CVPR 2020에 accepted된 논문입니다. 연구주제로 domain은 video쪽으로 잡고 action recognition이라는 task를 공부하려고 합니다. 관련된 내용을 잘 모르기 때문에 먼저 survey 논문을 읽고 정리하면서 개념적인 공부나 트렌드가 어떻게 되어 가는 지 파악하고 정리하려고 합니다.

Abstract

Video action recognition은 video 이해를 위한 대표적인 task중 하나입니다.

요새 나오는 challenge가 modeling long-range temporal information in videos,

high computation costs, dataset이랑 evaluation protocol variance 때문에 나타나는 incomparable한 결과 같은 게 있습니다.

이 페이퍼에서는 200개의 deep learning 기반 video action recognition을 포괄적인 조사를 제공합니다.

deep learninㅎ으로부터 two-stream networks, 3D conv kernel 최근에 compute-efficient model까지 다양하게 제공합니다.

그리고 마지막에 새로운 연구 아이디어를 촉진하기 위해 미해결 문제에 대해 논의하고 Video action recognition의 기회를 조명합니다.

1. Introduction

video를 이해하는 task 중에 가장 중요한 것은 인간의 행동을 이해하는 것입니다.

behavior analysis나 video retrieval, human-robot interaction, gaming 이나 entertainment, 자율주행 자동차 등 다양한 곳에 사용이 될 수 있습니다. 비디오에서 인간의 행동을 인식하는 작업을 video action recognition이라고 합니다.

위 그림은 악수하고 자전거를 타는 것과 같은 일반적인 인간의 일상 활동인 관련 액션 라벨과 함께 여러 비디오 프레임을 시각화한 그림입니다.

인기있는 action recognition에 대한 것도 요약을 한 그림이 있는데 밑에 있는 fiagure 2입니다.

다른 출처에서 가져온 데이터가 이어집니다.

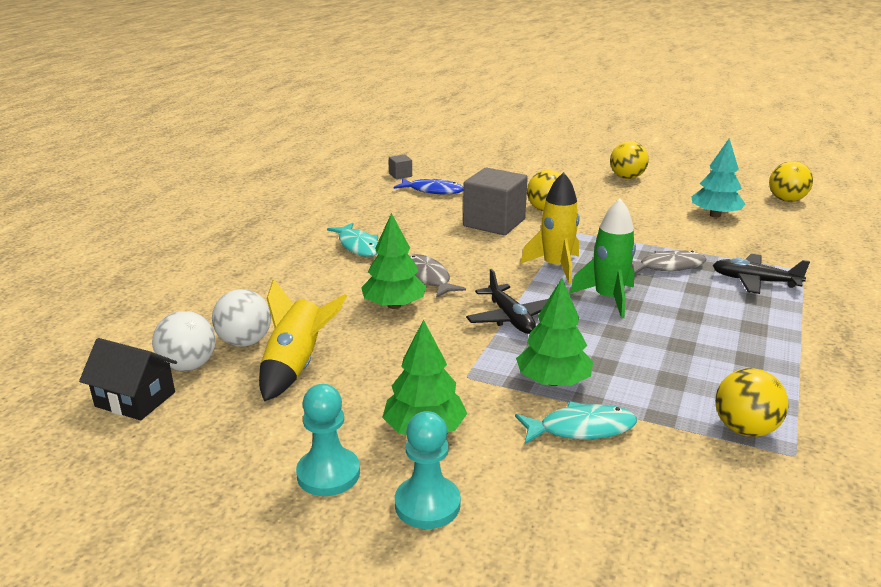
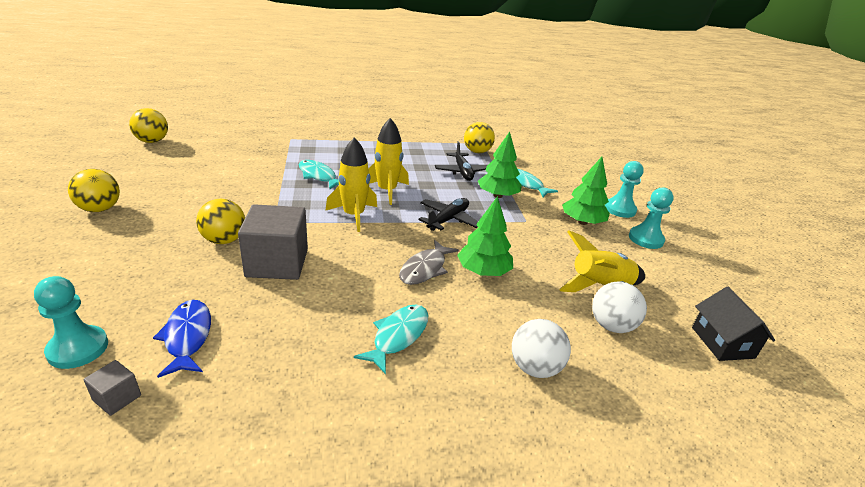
camera: 125 degrees left, 5 degrees up
(188, 366) = (668, 339): white ball -> white ball (534, 368)
(451, 169) = (78, 348): none -> turquoise pawn
(608, 298) = (387, 191): green rocket -> yellow rocket
(667, 266) = (318, 176): grey fish -> turquoise fish
(715, 215) = (201, 164): turquoise tree -> none
(755, 281) = (320, 151): black plane -> black plane (462, 172)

대규모 데이터셋의 가용성과 딥러닝의 빠른 발전 덕분에 비디오 동작을 인식하는 딥러닝 기반 모델도 빠르게 성장하고 있습니다.

최근 representative work를 연대순으로 보여주는 그림입니다.

DeepVideo가 video에 CNN을 적용해서 시도를 처음으로한 모델입니다. 여기서 3가지의 trend가 나오는데

1번째 trend는 Two-Stream Network, optical flow stream에서 CNN을 train시켜서 video에 대한 temporal한 information을 학습하는 두번째 path를 추가해주는 것입니다. 이러한 개념이 뒤에 TDD, LRCN, Fusion, TSN과 같은 것들에 영감을 준 아이디어입니다.

2번째 trend는 3D convolutional kernel을 사용해서 video에 temporal information을 모델링 하는 것입니다. I3D, R3D, S3D, non-locl, slowFast 같은 것들입니다.

마지막으로 3번째 trend는 실제 애플리케이션에 채택될 수 있도록 더 큰 데이터 세트로 확장하기 위한 계산 효율성에 초점을 맞췄다. Hidden TSN, TSM, X3D, TVN 같은 모델들입니다.

이 논문에서는

video action recognition을 위해 deep learning 200개의 paper을 리뷰합니다. 연도별로 설명하고 인기있는 paper는 좀 자세히 설명합니다.
정확성이랑 효율성 관점에서 같은 dataset에 널리 채택된 method를 benchmark합니다.
향후 연구를 촉진하기 위해 이 분야의 과제, 미해결 문제 및 기회에 대해 자세히 설명합니다

2. Datasets and Challenges

2.1. Datasets

video action recognition 케이스에서는 모델을 효과적으로 학습하기 위해 large-scale한 annotated datasets이 필요합니다. video action recognition task에서 dataset은 다음과 같은 process로 종종 built됩니다.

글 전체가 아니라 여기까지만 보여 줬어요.